“The point in looking at great teams is to find consistencies among those teams, patterns that may suggest how to construct other teams or at least how to predict what teams might be great.”
- 4 Significant Stats
- 3 Point Line & Pace
- System vs Star
This chapter looks at some of the best offensive and defensive NBA teams during the span of 1974 to 2004 when this book was published. The content went beyond ranking the top teams on either side of the floor; there was a deeper dive into variables that may have contributed to their success such as, roster breakdown, player turnover, or the coaching system versus having superstar athletes.
If you think back between those three decades multiple dynasties existed with Jordan’s Bulls in the 90s, Shaq and Kobe to start the 2nd century, or the Showtime Lakers and Celtics rivalries consuming the 80s. Yet, none of those great teams achieved the highest offensive rating during that 30 year period according to Dean Oliver; it was the 2002 Dallas Mavericks?
Four Crucial Aspects of the Game
The analytics suggest that these four statistics were considered the most influential responsibilities to being efficient (successful):
- Shooting percentage from the field.
- Getting offensive rebounds.
- Committing turnovers.
- Going to the foul line a lot and making the shots.
On the offensive side of things, during the 2002 season the Dallas Mavericks lead the league in Offensive Rating, Turnover Percentage, and True Shooting Percentage (TS%) – taking into account field-goal percentage, three-point percentage, and free throw percentage.
Comparable to the aforementioned dynasty teams, the Mavericks were one of the first teams to effectively go beyond the arc. The Steve Nash and Dirk Nowitzki tandem proved to be the ranging version of Stockton and Malone. Nowitzki arguably one of the first – greatest to date – stretch forwards in the game demonstrated the ability to efficiently play perimeter-to-post‘ish (see midrange stepback), while being a consistent pick-and-pop threat.
3-Point Line & Pace
Despite the 3-point line being instituted in 1980 there was a lot of apprehension from coaches to encourage the shot selection. It seemed more of a high-risk, low-reward concept to start. What is interesting was the correlation of pace with the installment of the perimeter.

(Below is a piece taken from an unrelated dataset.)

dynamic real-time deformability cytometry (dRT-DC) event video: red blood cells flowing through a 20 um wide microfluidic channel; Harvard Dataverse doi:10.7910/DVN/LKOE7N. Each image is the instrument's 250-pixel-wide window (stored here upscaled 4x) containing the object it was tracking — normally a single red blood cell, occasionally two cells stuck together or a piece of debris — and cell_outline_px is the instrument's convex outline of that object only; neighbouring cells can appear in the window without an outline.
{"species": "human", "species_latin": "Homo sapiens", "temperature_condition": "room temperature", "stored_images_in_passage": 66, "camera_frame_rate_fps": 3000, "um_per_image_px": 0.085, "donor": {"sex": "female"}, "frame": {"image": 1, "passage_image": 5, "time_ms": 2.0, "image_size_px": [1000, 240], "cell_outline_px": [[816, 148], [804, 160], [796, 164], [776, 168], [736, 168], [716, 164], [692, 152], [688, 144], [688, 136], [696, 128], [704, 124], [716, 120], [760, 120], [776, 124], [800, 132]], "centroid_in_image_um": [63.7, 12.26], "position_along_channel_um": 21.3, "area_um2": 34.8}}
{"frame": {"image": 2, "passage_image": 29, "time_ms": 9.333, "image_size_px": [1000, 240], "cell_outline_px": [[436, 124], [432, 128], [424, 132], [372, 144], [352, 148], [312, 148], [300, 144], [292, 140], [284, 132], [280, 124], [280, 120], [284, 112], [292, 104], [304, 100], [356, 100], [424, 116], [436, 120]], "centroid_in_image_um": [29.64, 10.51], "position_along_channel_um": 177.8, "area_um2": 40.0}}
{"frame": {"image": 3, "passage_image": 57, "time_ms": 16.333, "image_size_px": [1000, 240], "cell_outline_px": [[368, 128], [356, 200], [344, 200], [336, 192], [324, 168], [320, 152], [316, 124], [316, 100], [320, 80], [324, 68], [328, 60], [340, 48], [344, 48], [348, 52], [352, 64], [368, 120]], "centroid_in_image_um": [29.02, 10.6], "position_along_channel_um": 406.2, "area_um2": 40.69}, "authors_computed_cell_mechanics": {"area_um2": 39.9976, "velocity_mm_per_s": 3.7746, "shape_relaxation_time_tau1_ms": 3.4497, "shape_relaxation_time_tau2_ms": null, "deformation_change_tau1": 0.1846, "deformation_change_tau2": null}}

To the contemporary coaches, the game is all about pace and space – playing at a high tempo with the shot-selection prioritized in order of the open-three, attacking lay-up, or getting to the free-throw line. It almost seems counterintuitive that by adding a 3-point line it would slow the game down. For roughly 20 years there was a consistent drop in pace-of-play to which the author attributed to the style of play from the champions during this era. If imitation is the highest form of flattery, the saturated style of play is an homage to previous victors. Consider the domination of champions between the 80s to 2000s:
- Between 1980 to ’88 only one other team won a title that wasn’t the Celtics or Lakers (76ers).
- The early 90s brought the Bad Boys of the Pistons until Jordan took over.
- Then came the revitalized Lakers with Kobe and Shaq to start the 2nd century.
These two decades were filled with superstar playmakers, frontcourt dominance, and defensive tenacity. And it was believed that is what it took to win at the highest level – to find the next Shaq or Jordan and take no prisoners defending the paint. This type of approach shrunk the floor even with a 3-point line in place. From 1980 until 1993 the NBA averaged less than 10 3FGA in any season. Since the year 2000 the average number of 3FGA have increased every year with pace of play slowly but surely rising with it. Provided by Lineups this season alone there were more teams with a pace over 100 than all teams since the 1990-91 season combined.
System vs Star
“It’s not obvious. But the fact that Shaq has been on two great offensive teams that didn’t use the triangle and on none that did use it is just another piece of evidence to suggest that inherent offensive ability of individuals is a bit more important than the vaunted triangle offense.”
The best offensive teams had the best fit for superstars to thrive. Put Jordan in any offense he is likely still one of the greatest scorers the league has ever seen but does he have the same amount of championship success without Phil Jackson and the structure of the triangle offense? A hypothetical we will never know. We’ve generational talent Kevin Durant surrounded by other very skilled athletes in Oklahoma City that was unable to get over the hump until he joined forces in Golden State with a system that has captivated basketball coaches everywhere.
“There appeared to be more stars leading the offensive teams than the defensive teams hinting that system may be more important to defense than to offense.”
Superstars can elevate the status of any offensive scheme, while defensively that does not seem to be a necessary ingredient. During the same thirty-year period (1974-2004) there were a lot talented players on really bad defensive teams. While you would see a lot of the same teams with high offensive ratings on the top list defensively by limiting the amount of transition opportunities. However, there were teams like the 1996 Seattle SuperSonics lead by Gary Payton and Shawn Kemp or 1998 Cleveland Cavaliers with the same Shawn Kemp joined by Zydrunas Ilgauskas, Derek Anderson, and Brevin Knight. Defense is dependent upon all five guys being connected more often than an offensive playmaker outmatching an individual opponent.